#### STATED EXERCISE A:
In the records, reproduce the part that opens with the line containing "collection date: 1903-01/1903-02" and closes at the end of the records, changing "locality" to "site" and leaving everything else the same.

#### EXCERPTED PASSAGE:
==*==

Thankfully, the tide has been shifting in recent years, most notably with the emergence of woman-centered stories with mixed gender or majority-female creative teams. Jenji Kohan’s Orange is the New Black is one notable example, having received critical acclaim upon its release in 2013 for its honest and varied approach to telling the stories of black and brown incarcerated women, thereby highlighting the injustices within the American criminal justice system. When I first began watching OITNB on Netflix, I had no knowledge of what it might be like to be an incarcerated woman of color, and no vehicle for even beginning to understand that experience; the show functioned as a way for me to spark that interest and initiate that understanding.
Though my interest in feminism wasn’t spawned from watching television (rather, from 2013-era pro-choice Tumblr sites), watching television and identifying with feminist characters has deeply influenced my feminist identity, and broadened my horizons when it comes to seeing and understanding female stories. It began with Glee, my favorite show as a teenager – a 2009 coming-of-age musical dramedy that broke barriers on how stories of sexual, racial, and gender identities were told on television. I particularly identified with Lea Michele’s Rachel Berry, a relentless diva with dreams of a Broadway career. Rachel Berry was probably not a feminist – she cared more about herself and her individual struggles more than understanding anybody else’s – but her determination, drive, and fearlessness inspired me to chase my own dreams, regardless of what stood in my way. Like Rachel, I was a singer – but I had never taken my love for it seriously (ironically, I was a very practical child who always knew musical dreams were unreasonable). Watching Rachel star in her high-school Glee club inspired me to join my own school’s choir – which led to me pursuing choir in college and beyond. To this day, singing remains a hobby of mine that provides unparalleled joy – and I never would have pursued it if not for Rachel Berry’s influence on me.

==*==

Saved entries
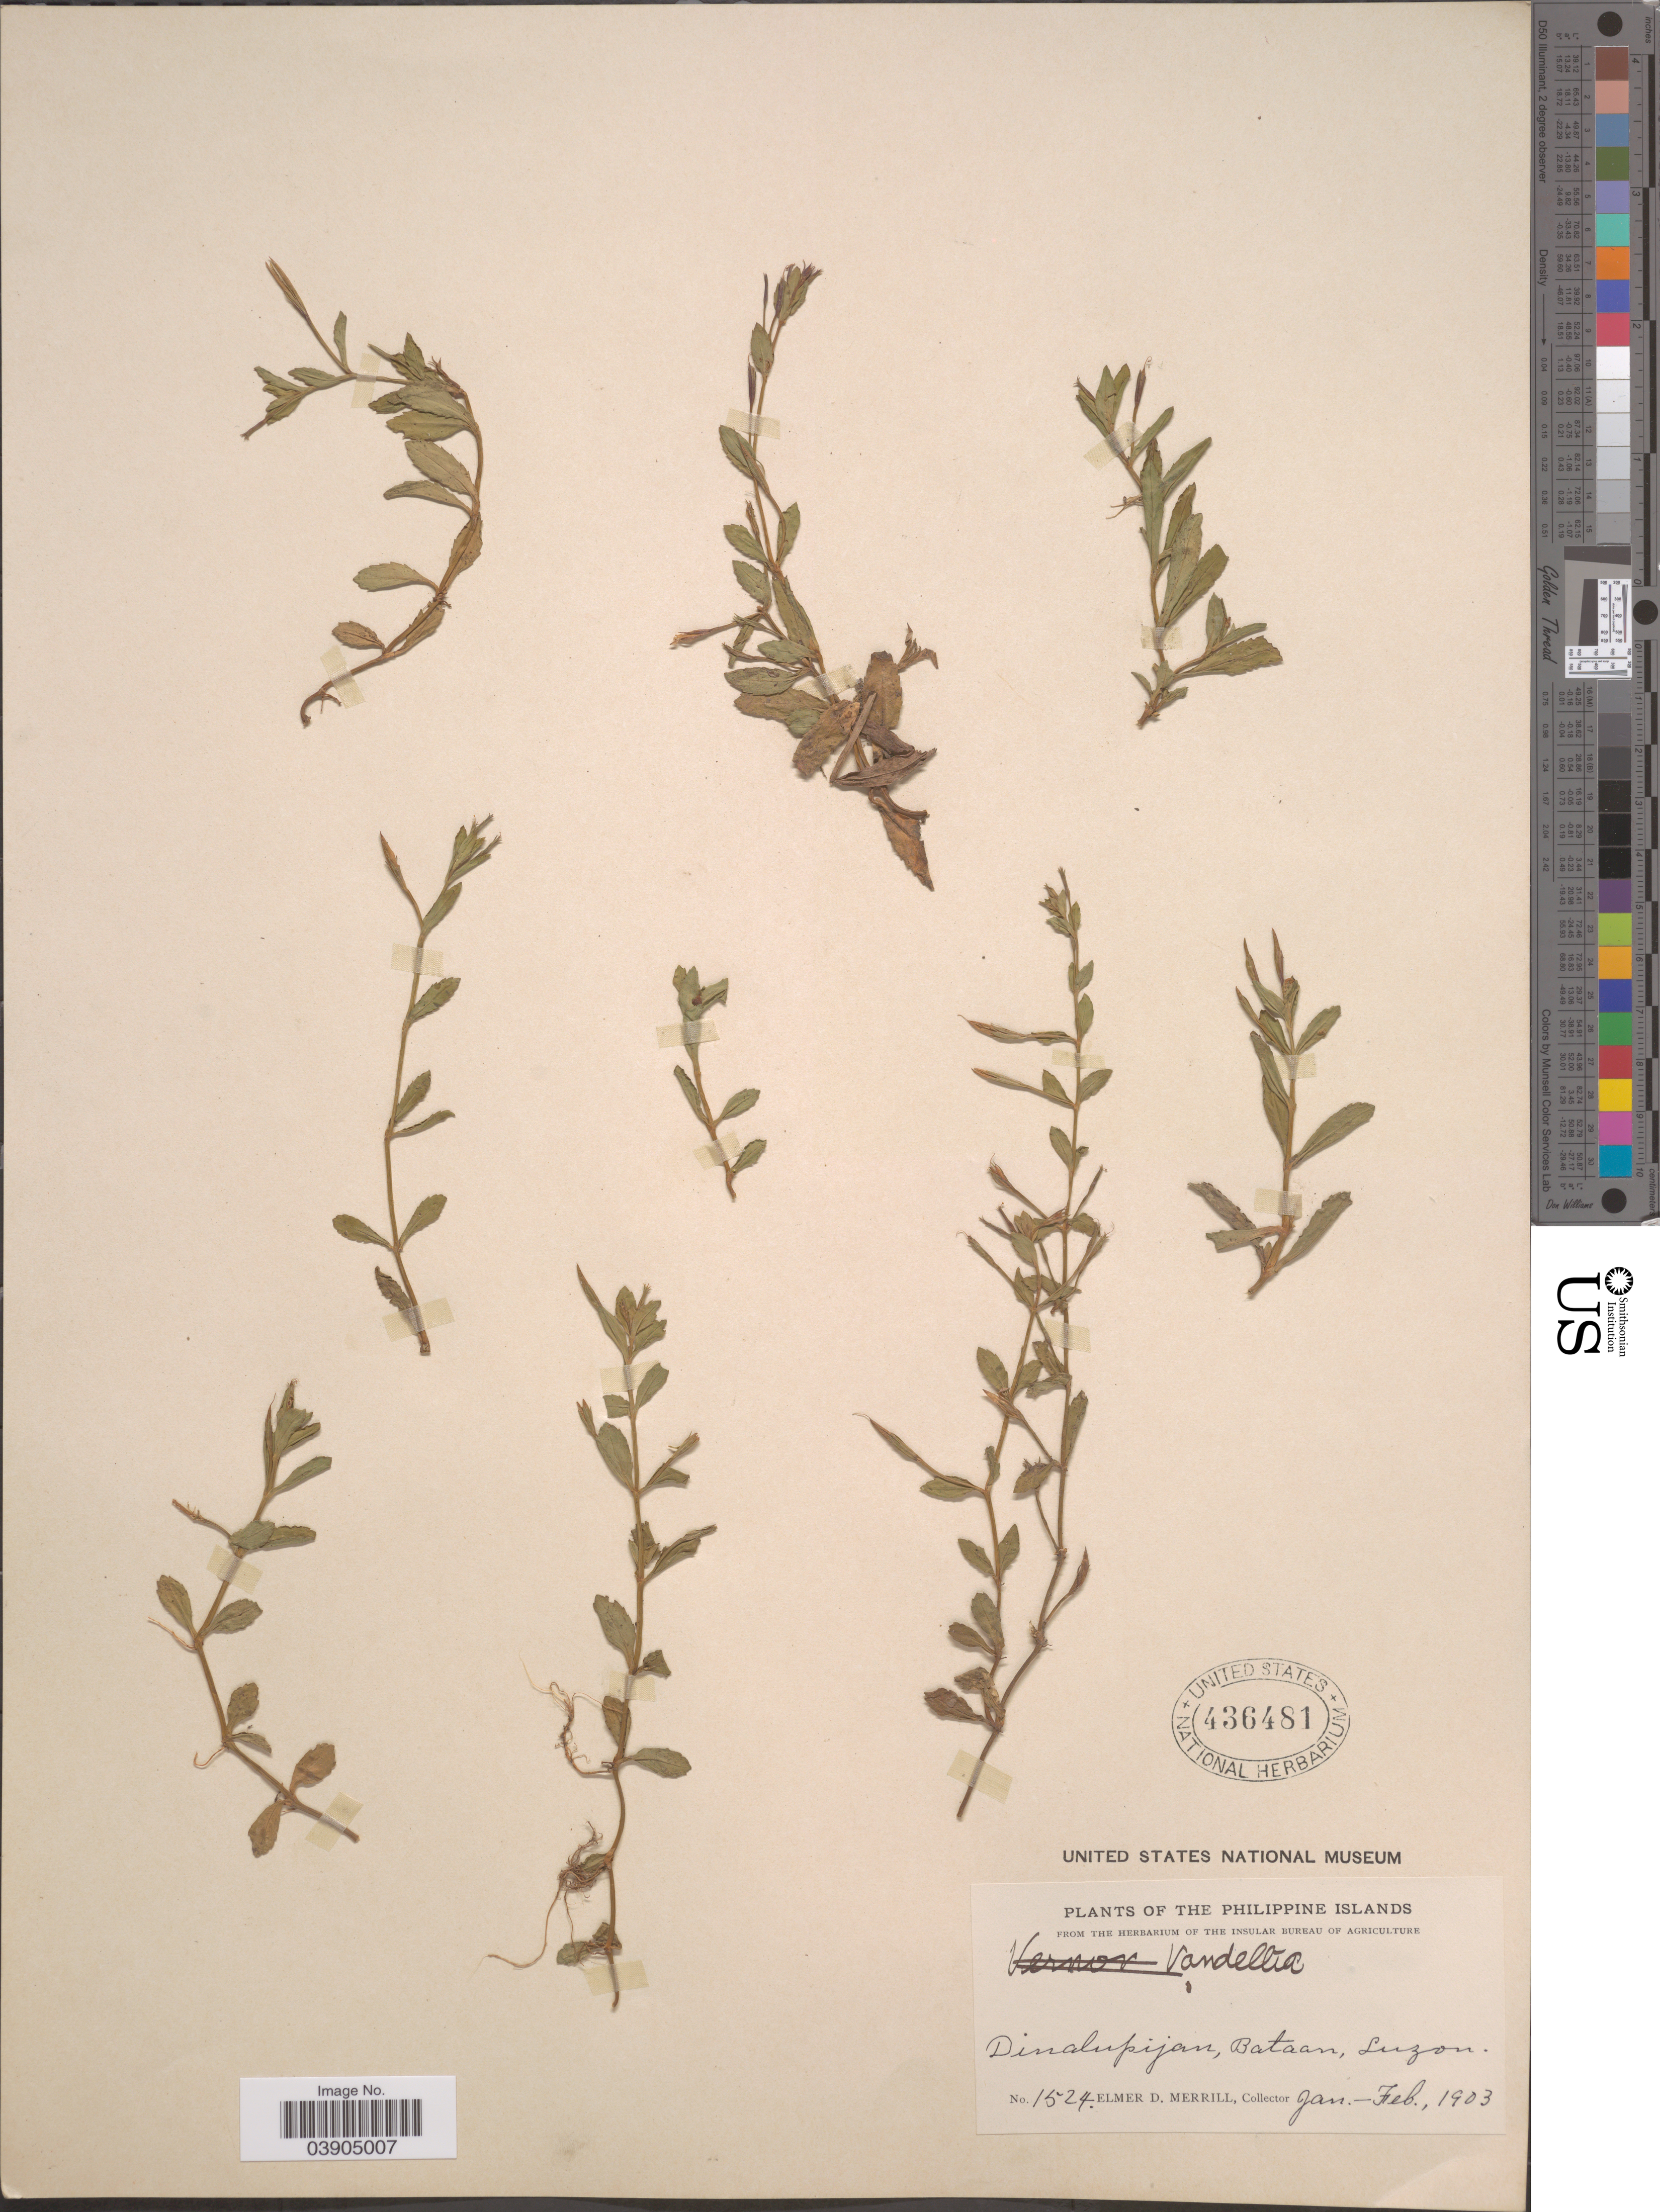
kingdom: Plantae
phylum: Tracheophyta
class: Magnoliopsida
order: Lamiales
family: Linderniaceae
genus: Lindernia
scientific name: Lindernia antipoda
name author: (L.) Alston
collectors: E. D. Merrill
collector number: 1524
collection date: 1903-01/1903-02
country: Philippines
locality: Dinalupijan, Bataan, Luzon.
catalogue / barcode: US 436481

==*==

#### STATED EXERCISE B:
According to the essay on feminism and television, which show was the writer's favorite as a teenager?

#### COMPLETE RESPONSE A:
collection date: 1903-01/1903-02
country: Philippines
site: Dinalupijan, Bataan, Luzon.
catalogue / barcode: US 436481

#### COMPLETE RESPONSE B:
Glee